The FLaSH report is part of the new IEP Management, Analysis, and Synthesis Team (MAST) effort. MAST provides a new organizational structure and process for IEP data analysis, synthesis, and work planning. Annual deliverables include a work plan for approval by the IEP Agency Directors and annual synthesis reports. The FLaSH report is one such report, but a broader MAST report describing habitat conditions and fish responses covering all 2011 seasons is also in preparation.

In addition to FLaSH and MAST, the 2012 IEP workshop also highlighted salmon and new scientific tools.


“Chinook Salmon spend portions of their lives in rivers, the estuary, and the ocean. Conditions in these systems all matter to their survival and growth, along with the “Four H’s:” hydrology, harvest, hatcheries and habitat.”
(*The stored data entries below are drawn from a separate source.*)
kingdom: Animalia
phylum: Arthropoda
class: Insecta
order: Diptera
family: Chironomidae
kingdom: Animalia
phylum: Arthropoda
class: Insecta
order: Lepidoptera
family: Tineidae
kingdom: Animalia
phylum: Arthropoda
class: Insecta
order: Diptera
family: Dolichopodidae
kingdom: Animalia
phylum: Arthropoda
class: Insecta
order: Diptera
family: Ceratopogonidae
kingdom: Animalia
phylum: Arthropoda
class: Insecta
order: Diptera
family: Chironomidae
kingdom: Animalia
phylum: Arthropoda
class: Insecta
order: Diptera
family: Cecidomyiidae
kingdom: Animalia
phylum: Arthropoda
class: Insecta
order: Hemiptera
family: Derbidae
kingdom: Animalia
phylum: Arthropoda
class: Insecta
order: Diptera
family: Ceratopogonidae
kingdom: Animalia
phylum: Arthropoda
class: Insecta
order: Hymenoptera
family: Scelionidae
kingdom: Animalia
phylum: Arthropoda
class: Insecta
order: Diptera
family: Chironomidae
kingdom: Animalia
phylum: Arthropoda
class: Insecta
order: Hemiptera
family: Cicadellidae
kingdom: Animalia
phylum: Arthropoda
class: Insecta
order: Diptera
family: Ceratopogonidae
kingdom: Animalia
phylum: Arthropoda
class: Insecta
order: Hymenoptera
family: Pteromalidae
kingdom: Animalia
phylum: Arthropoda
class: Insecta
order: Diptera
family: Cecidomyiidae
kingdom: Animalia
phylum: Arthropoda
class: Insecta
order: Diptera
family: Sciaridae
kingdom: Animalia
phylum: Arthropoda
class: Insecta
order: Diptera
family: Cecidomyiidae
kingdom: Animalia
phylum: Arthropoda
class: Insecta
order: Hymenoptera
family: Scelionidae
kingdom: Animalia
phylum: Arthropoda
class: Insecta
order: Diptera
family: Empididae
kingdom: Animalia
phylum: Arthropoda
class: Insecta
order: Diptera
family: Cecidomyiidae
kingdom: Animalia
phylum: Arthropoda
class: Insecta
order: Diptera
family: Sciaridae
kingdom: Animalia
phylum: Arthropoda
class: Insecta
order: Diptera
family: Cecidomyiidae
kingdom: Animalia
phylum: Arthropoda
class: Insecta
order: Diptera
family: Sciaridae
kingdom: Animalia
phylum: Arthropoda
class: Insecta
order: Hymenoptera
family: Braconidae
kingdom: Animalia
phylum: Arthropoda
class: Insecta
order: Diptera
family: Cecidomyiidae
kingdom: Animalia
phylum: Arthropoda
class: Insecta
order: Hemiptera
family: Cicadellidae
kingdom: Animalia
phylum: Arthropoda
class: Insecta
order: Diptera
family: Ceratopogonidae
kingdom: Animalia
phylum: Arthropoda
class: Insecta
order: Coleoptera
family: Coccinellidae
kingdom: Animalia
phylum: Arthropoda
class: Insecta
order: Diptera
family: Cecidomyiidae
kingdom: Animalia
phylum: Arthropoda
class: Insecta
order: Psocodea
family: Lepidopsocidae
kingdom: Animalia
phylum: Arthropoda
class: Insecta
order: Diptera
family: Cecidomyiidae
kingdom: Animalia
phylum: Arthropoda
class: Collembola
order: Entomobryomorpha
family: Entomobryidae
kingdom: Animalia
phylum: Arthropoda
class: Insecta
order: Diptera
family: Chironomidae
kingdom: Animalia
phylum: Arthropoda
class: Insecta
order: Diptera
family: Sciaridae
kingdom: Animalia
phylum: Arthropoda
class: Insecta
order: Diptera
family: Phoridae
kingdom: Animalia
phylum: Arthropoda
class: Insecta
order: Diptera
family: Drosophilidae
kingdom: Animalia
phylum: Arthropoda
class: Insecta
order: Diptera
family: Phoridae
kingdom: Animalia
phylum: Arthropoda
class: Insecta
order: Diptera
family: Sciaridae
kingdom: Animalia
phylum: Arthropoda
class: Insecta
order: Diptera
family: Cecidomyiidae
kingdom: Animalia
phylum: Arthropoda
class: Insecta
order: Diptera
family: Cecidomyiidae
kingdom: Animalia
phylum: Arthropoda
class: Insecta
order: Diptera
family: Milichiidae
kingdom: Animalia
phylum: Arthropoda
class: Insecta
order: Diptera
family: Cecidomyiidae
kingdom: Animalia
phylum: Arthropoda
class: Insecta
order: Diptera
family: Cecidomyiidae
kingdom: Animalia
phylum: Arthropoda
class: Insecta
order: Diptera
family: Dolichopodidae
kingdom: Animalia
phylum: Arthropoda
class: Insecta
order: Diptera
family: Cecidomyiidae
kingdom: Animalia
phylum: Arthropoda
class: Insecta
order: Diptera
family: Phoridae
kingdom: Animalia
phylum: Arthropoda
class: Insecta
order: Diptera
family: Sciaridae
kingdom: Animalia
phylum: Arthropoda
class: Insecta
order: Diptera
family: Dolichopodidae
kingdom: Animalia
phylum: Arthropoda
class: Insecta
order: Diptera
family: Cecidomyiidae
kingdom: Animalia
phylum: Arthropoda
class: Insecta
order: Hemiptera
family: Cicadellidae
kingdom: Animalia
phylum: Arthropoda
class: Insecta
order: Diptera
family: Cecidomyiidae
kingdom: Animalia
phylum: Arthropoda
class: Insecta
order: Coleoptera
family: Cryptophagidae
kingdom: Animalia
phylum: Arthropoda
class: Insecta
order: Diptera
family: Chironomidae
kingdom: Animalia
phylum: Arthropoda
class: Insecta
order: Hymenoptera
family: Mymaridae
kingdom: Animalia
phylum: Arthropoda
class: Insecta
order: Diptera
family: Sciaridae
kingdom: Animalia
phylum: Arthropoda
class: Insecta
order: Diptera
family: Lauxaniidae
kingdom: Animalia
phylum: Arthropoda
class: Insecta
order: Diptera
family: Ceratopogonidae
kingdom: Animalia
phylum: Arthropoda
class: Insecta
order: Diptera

Chinook Salmon spend portions of their lives in rivers, the estuary, and the ocean. Conditions in these systems all matter to their survival and growth, along with the “Four H’s:” hydrology, harvest, hatcheries and habitat. In the Delta, survival of outmigrating juveniles has been getting worse: it’s generally best in the North Delta/Sacramento River, poor in the Central Delta, and poorest in the South Delta/San Joaquin River (often less than 10 percent). But even in the Sacramento River survival can be low. Predation may be one of the reasons: rip-rapped banks near the city of Sacramento appear to provide good habitat for predators lying in wait for young salmon and other small fishes.

New scientific tools help scientists gather better data and analyze it in new ways. The IEP workshop included presentations about progress with the SmeltCam (see February 2012 issue of Science News) new genetic methods to assess predation and contaminant effects on native fishes, and cutting-edge life cycle modeling for delta and longfin smelt.

The IEP for the San Francisco Estuary / Sacramento-San Joaquin Delta consists of nine member agencies, three State (Department of Water Resources, Department of Fish and Game, and State Water Resources Control Board) and six Federal (Fish and Wildlife Service, Bureau of Reclamation, Geological Survey, Army Corps of Engineers, NOAA Fisheries, and Environmental Protection Agency). The IEP also partners with the San Francisco Estuary Institute, the Delta Science Program, and many academic and private scientists. The mission of the IEP is, in collaboration with others, to provide ecological information and scientific leadership for use in management of the San Francisco Estuary.